[Excerpts from a dataset]
++++++++++++++++++++

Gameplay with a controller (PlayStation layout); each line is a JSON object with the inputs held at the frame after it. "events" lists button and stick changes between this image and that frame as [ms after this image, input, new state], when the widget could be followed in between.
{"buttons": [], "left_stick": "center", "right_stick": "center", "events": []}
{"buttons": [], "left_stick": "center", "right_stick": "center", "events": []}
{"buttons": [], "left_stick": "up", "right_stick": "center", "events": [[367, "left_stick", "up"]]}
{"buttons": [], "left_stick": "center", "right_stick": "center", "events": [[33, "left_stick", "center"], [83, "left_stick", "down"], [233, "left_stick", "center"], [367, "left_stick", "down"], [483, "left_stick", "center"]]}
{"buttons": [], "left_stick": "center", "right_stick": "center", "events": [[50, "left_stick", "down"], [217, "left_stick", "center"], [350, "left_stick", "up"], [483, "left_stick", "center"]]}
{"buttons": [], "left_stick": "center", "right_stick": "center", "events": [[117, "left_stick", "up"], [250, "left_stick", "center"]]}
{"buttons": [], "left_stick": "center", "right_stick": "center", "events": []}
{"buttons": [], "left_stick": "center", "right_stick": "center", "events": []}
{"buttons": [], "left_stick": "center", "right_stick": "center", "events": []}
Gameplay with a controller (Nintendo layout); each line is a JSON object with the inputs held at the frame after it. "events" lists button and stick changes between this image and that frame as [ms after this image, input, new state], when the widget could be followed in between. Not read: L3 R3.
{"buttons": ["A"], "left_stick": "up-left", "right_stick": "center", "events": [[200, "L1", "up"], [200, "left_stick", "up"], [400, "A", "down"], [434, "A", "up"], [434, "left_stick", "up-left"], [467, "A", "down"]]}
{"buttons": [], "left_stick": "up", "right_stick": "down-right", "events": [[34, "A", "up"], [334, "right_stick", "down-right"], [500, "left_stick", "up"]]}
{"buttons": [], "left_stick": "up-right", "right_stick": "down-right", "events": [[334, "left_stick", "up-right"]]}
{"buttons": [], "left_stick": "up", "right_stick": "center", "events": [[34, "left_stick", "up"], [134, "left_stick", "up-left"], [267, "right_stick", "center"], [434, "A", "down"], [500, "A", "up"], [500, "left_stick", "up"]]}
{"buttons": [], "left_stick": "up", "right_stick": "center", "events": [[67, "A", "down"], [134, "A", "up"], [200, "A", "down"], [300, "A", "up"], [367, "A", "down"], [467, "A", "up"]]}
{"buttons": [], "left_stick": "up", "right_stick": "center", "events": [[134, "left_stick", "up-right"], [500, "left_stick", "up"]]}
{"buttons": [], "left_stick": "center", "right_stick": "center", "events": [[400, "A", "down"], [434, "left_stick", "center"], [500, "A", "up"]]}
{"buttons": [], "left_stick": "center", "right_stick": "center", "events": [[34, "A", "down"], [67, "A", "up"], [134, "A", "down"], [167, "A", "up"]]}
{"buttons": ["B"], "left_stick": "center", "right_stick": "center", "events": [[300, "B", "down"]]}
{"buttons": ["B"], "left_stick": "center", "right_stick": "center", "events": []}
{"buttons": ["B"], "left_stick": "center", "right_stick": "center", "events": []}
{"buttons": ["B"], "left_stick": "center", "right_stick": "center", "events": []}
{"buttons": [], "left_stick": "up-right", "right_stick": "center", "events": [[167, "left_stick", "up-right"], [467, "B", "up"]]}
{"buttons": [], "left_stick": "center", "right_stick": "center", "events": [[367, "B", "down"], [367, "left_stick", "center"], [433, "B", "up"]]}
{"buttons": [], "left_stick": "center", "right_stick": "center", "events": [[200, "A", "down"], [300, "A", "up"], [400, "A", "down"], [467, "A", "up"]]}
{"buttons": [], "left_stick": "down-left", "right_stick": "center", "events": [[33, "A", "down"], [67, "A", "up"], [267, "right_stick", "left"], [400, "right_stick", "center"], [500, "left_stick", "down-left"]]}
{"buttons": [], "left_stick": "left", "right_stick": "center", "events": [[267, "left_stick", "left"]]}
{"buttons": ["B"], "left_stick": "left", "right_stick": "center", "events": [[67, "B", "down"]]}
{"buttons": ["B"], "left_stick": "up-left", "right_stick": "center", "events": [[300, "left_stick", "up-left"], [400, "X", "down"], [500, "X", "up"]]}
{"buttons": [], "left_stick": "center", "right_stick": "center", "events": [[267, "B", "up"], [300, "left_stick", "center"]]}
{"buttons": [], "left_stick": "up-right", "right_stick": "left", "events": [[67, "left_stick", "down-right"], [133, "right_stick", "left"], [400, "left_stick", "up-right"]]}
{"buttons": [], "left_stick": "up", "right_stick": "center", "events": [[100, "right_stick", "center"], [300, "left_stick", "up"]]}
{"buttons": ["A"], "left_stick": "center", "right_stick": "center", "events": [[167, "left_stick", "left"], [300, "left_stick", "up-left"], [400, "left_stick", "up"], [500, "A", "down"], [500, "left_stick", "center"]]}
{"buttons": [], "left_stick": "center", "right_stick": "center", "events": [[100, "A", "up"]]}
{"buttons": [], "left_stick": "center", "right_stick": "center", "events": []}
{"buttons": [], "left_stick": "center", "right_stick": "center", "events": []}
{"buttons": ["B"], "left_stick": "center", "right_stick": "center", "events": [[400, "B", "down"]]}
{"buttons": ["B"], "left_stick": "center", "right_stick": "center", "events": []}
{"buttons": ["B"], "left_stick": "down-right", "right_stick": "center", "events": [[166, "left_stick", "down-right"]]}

++++++++++++++++++++

EXERCISE BRIEF:
Go through the records above and, whenever a line includes the word "JSON", copy it.

TASK ANSWER:
Gameplay with a controller (PlayStation layout); each line is a JSON object with the inputs held at the frame after it. "events" lists button and stick changes between this image and that frame as [ms after this image, input, new state], when the widget could be followed in between.
Gameplay with a controller (Nintendo layout); each line is a JSON object with the inputs held at the frame after it. "events" lists button and stick changes between this image and that frame as [ms after this image, input, new state], when the widget could be followed in between. Not read: L3 R3.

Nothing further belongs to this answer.